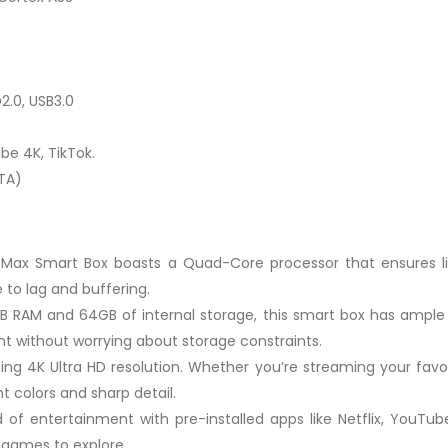
2.0, USB3.0
be 4K, TikTok.
TA)
 Max Smart Box boasts a Quad-Core processor that ensures li
to lag and buffering.
B RAM and 64GB of internal storage, this smart box has ample 
nt without worrying about storage constraints.
ning 4K Ultra HD resolution. Whether you’re streaming your fav
nt colors and sharp detail.
 of entertainment with pre-installed apps like Netflix, YouTub
 games to explore.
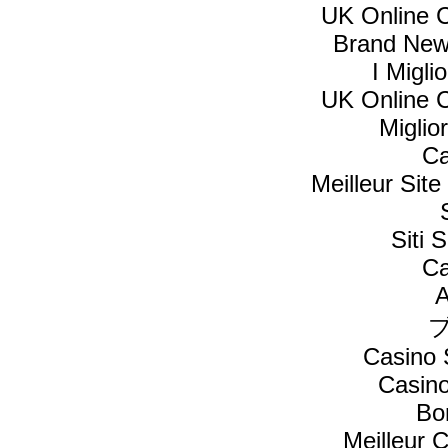
UK Online 
Brand New
I Migl
UK Online 
Miglio
Ca
Meilleur Sit
Siti
Ca
A
Casino 
Casin
Bo
Meilleur 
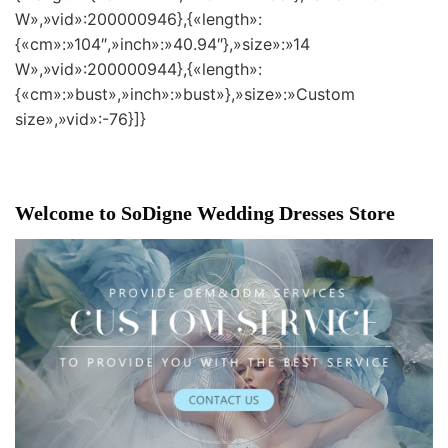
W»,»vid»:200000946},{«length»:
{«cm»:»104″,»inch»:»40.94″},»size»:»14
W»,»vid»:200000944},{«length»:
{«cm»:»bust»,»inch»:»bust»},»size»:»Custom
size»,»vid»:-76}]}
Welcome to SoDigne Wedding Dresses Store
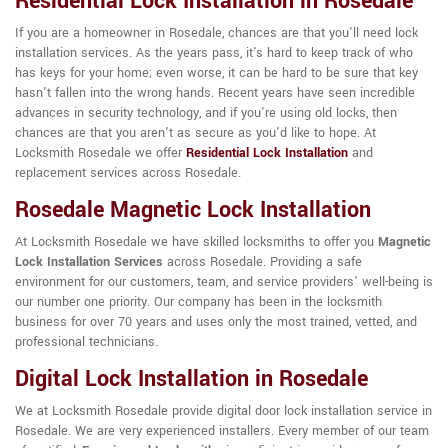
Residential Lock Installation in Rosedale
If you are a homeowner in Rosedale, chances are that you'll need lock
installation services. As the years pass, it's hard to keep track of who
has keys for your home; even worse, it can be hard to be sure that key
hasn't fallen into the wrong hands. Recent years have seen incredible
advances in security technology, and if you're using old locks, then
chances are that you aren't as secure as you'd like to hope. At
Locksmith Rosedale we offer
Residential Lock Installation
and
replacement services across Rosedale.
Rosedale Magnetic Lock Installation
At Locksmith Rosedale we have skilled locksmiths to offer you
Magnetic
Lock Installation Services
across Rosedale. Providing a safe
environment for our customers, team, and service providers' well-being is
our number one priority. Our company has been in the locksmith
business for over 70 years and uses only the most trained, vetted, and
professional technicians.
Digital Lock Installation in Rosedale
We at Locksmith Rosedale provide digital door lock installation service in
Rosedale. We are very experienced installers. Every member of our team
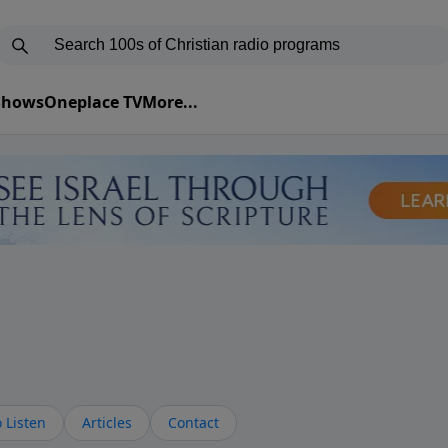
 Shows
Oneplace TV
More...
 Listen
Articles
Contact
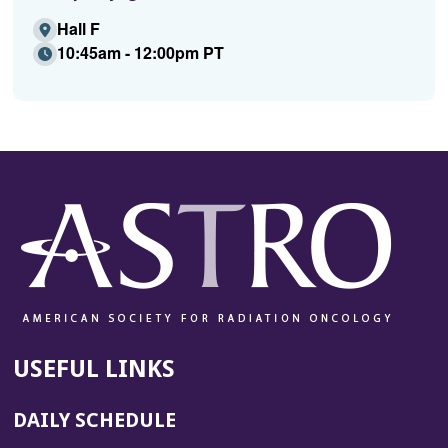
Hall F
10:45am - 12:00pm PT
USEFUL LINKS
DAILY SCHEDULE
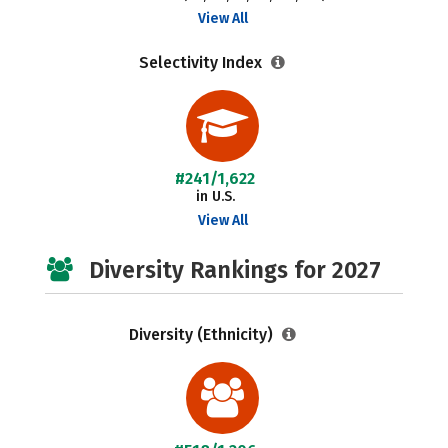
View All
Selectivity Index
#241/1,622
in U.S.
View All
Diversity Rankings for 2027
Diversity (Ethnicity)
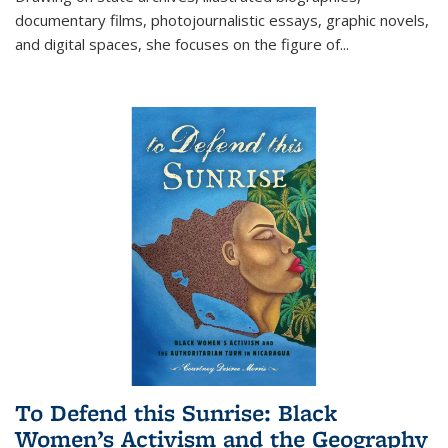
documentary films, photojournalistic essays, graphic novels,
and digital spaces, she focuses on the figure of
...
To Defend this Sunrise: Black
Women’s Activism and the Geography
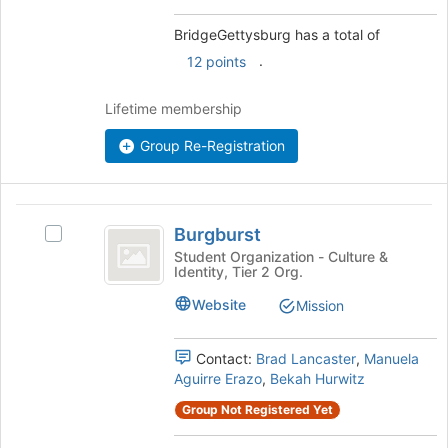
and
this
click
BridgeGettysburg has a total of
group
on
.
12 points
the
Join
Lifetime membership
button
at
Group Re-Registration
the
bottom
of
the
Burgburst
page
Burgburst
Select
to
Burgburst's
Student Organization - Culture &
register
Identity, Tier 2 Org.
group.
for
Select
Website
Mission
this
the
group
group
and
Contact:
Brad Lancaster
,
Manuela
click
Aguirre Erazo
,
Bekah Hurwitz
on
Group Not Registered Yet
the
Join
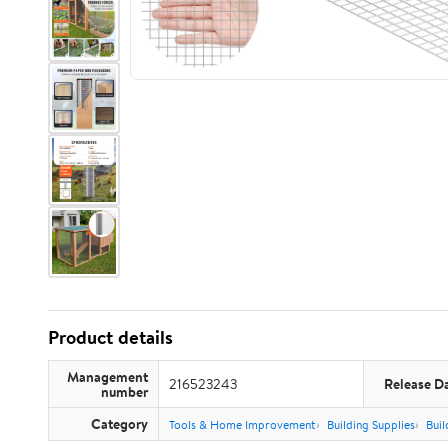
Product details
Management
216523243
Release D
number
Category
Tools & Home Improvement
Building Supplies
Buil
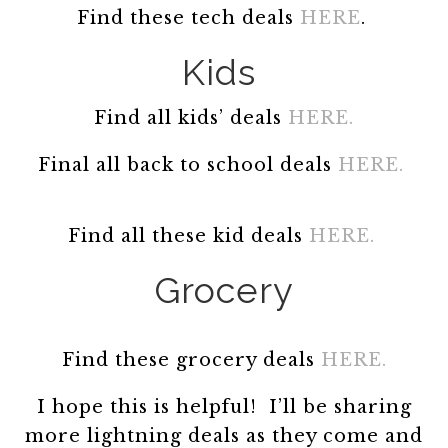
Find these tech deals
HERE
.
Kids
Find all kids’ deals
HERE.
Final all back to school deals
HERE.
Find all these kid deals
HERE.
Grocery
Find these grocery deals
HERE.
I hope this is helpful! I’ll be sharing
more lightning deals as they come and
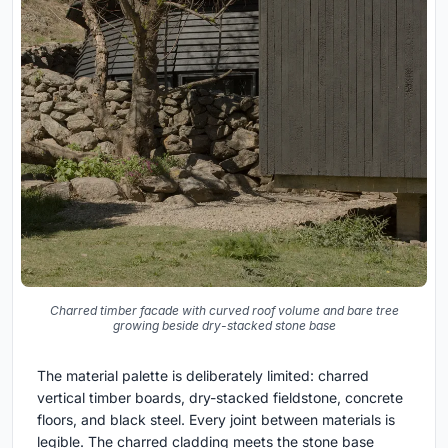
Charred timber facade with curved roof volume and bare tree
growing beside dry-stacked stone base
The material palette is deliberately limited: charred
vertical timber boards, dry-stacked fieldstone, concrete
floors, and black steel. Every joint between materials is
legible. The charred cladding meets the stone base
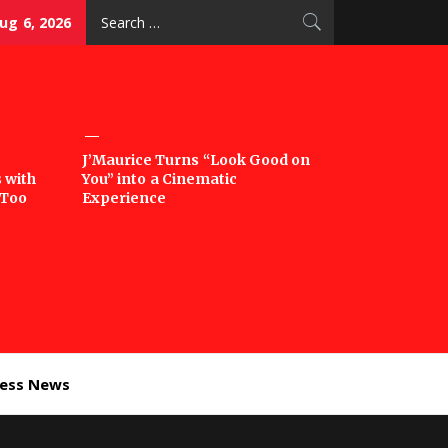
Search
ug 6, 2026
for:
J’Maurice Turns “Look Good on
 with
You” into a Cinematic
‘Too
Experience
ness News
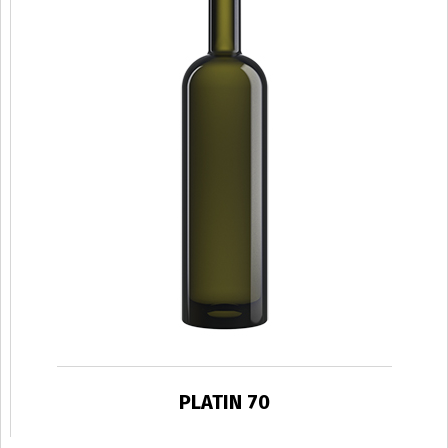
PLATIN 70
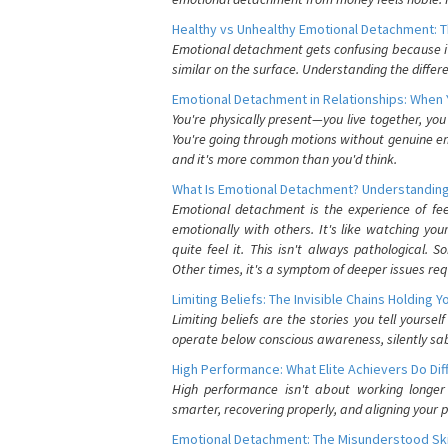
Healthy vs Unhealthy Emotional Detachment: T
Emotional detachment gets confusing because it 
similar on the surface. Understanding the differe
Emotional Detachment in Relationships: When 
You're physically present—you live together, yo
You're going through motions without genuine em
and it's more common than you'd think.
What Is Emotional Detachment? Understanding
Emotional detachment is the experience of fe
emotionally with others. It's like watching yo
quite feel it. This isn't always pathological
Other times, it's a symptom of deeper issues req
Limiting Beliefs: The Invisible Chains Holding 
Limiting beliefs are the stories you tell yours
operate below conscious awareness, silently sab
High Performance: What Elite Achievers Do Dif
High performance isn't about working longer 
smarter, recovering properly, and aligning your 
Emotional Detachment: The Misunderstood Ski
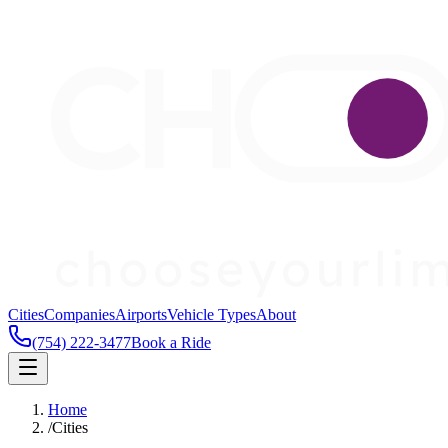
Cities
Companies
Airports
Vehicle Types
About
(754) 222-3477
Book a Ride
Home
/
Cities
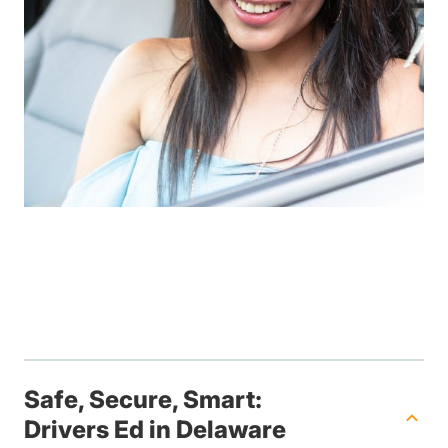
Safe, Secure, Smart:
Drivers Ed in Delaware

------------------------

(REQUEST) The task requires the full listing to be given again verbatim, without its pictures.

(EXERCISE ANSWER)
2.0, USB3.0
be 4K, TikTok.
TA)
 Max Smart Box boasts a Quad-Core processor that ensures li
to lag and buffering.
B RAM and 64GB of internal storage, this smart box has ample 
nt without worrying about storage constraints.
ning 4K Ultra HD resolution. Whether you’re streaming your fav
nt colors and sharp detail.
 of entertainment with pre-installed apps like Netflix, YouTub
 games to explore.
UK Online 
Brand New
I Migl
UK Online 
Miglio
Ca
Meilleur Sit
Siti
Ca
A
Casino 
Casin
Bo
Meilleur 
W»,»vid»:200000946},{«length»:
{«cm»:»104″,»inch»:»40.94″},»size»:»14
W»,»vid»:200000944},{«length»:
{«cm»:»bust»,»inch»:»bust»},»size»:»Custom
size»,»vid»:-76}]}
Welcome to SoDigne Wedding Dresses Store
Residential Lock Installation in Rosedale
If you are a homeowner in Rosedale, chances are that you'll need lock
installation services. As the years pass, it's hard to keep track of who
has keys for your home; even worse, it can be hard to be sure that key
hasn't fallen into the wrong hands. Recent years have seen incredible
advances in security technology, and if you're using old locks, then
chances are that you aren't as secure as you'd like to hope. At
Locksmith Rosedale we offer
Residential Lock Installation
and
replacement services across Rosedale.
Rosedale Magnetic Lock Installation
At Locksmith Rosedale we have skilled locksmiths to offer you
Magnetic
Lock Installation Services
across Rosedale. Providing a safe
environment for our customers, team, and service providers' well-being is
our number one priority. Our company has been in the locksmith
business for over 70 years and uses only the most trained, vetted, and
professional technicians.
Digital Lock Installation in Rosedale
We at Locksmith Rosedale provide digital door lock installation service in
Rosedale. We are very experienced installers. Every member of our team
 Shows
Oneplace TV
More...
 Listen
Articles
Contact
Hall F
10:45am - 12:00pm PT
USEFUL LINKS
DAILY SCHEDULE
View All
Selectivity Index
#241/1,622
in U.S.
View All
Diversity Rankings for 2027
Diversity (Ethnicity)
documentary films, photojournalistic essays, graphic novels,
and digital spaces, she focuses on the figure of
...
To Defend this Sunrise: Black
Women’s Activism and the Geography
and
this
click
BridgeGettysburg has a total of
group
on
.
12 points
the
Join
Lifetime membership
button
at
Group Re-Registration
the
bottom
of
the
Burgburst
page
Burgburst
Select
to
Burgburst's
Student Organization - Culture &
register
Identity, Tier 2 Org.
group.
for
Select
Website
Mission
this
the
group
group
and
Contact:
Brad Lancaster
,
Manuela
click
Aguirre Erazo
,
Bekah Hurwitz
on
Group Not Registered Yet
the
Join
Product details
Management
216523243
Release D
number
Category
Tools & Home Improvement
Building Supplies
Buil
Find these tech deals
HERE
.
Kids
Find all kids’ deals
HERE.
Final all back to school deals
HERE.
Find all these kid deals
HERE.
Grocery
Find these grocery deals
HERE.
I hope this is helpful! I’ll be sharing
more lightning deals as they come and
Charred timber facade with curved roof volume and bare tree
growing beside dry-stacked stone base
The material palette is deliberately limited: charred
vertical timber boards, dry-stacked fieldstone, concrete
floors, and black steel. Every joint between materials is
legible. The charred cladding meets the stone base
Search
ug 6, 2026
for:
J’Maurice Turns “Look Good on
 with
You” into a Cinematic
‘Too
Experience
ness News
PLATIN 70
Healthy vs Unhealthy Emotional Detachment: T
Emotional detachment gets confusing because it 
similar on the surface. Understanding the differe
Emotional Detachment in Relationships: When 
You're physically present—you live together, yo
You're going through motions without genuine em
and it's more common than you'd think.
What Is Emotional Detachment? Understanding
Emotional detachment is the experience of fe
emotionally with others. It's like watching yo
quite feel it. This isn't always pathological
Other times, it's a symptom of deeper issues req
Limiting Beliefs: The Invisible Chains Holding 
Limiting beliefs are the stories you tell yours
operate below conscious awareness, silently sab
High Performance: What Elite Achievers Do Dif
High performance isn't about working longer 
smarter, recovering properly, and aligning your 
Emotional Detachment: The Misunderstood Ski
Cities
Companies
Airports
Vehicle Types
About
(754) 222-3477
Book a Ride
Home
/
Cities
Safe, Secure, Smart:
Drivers Ed in Delaware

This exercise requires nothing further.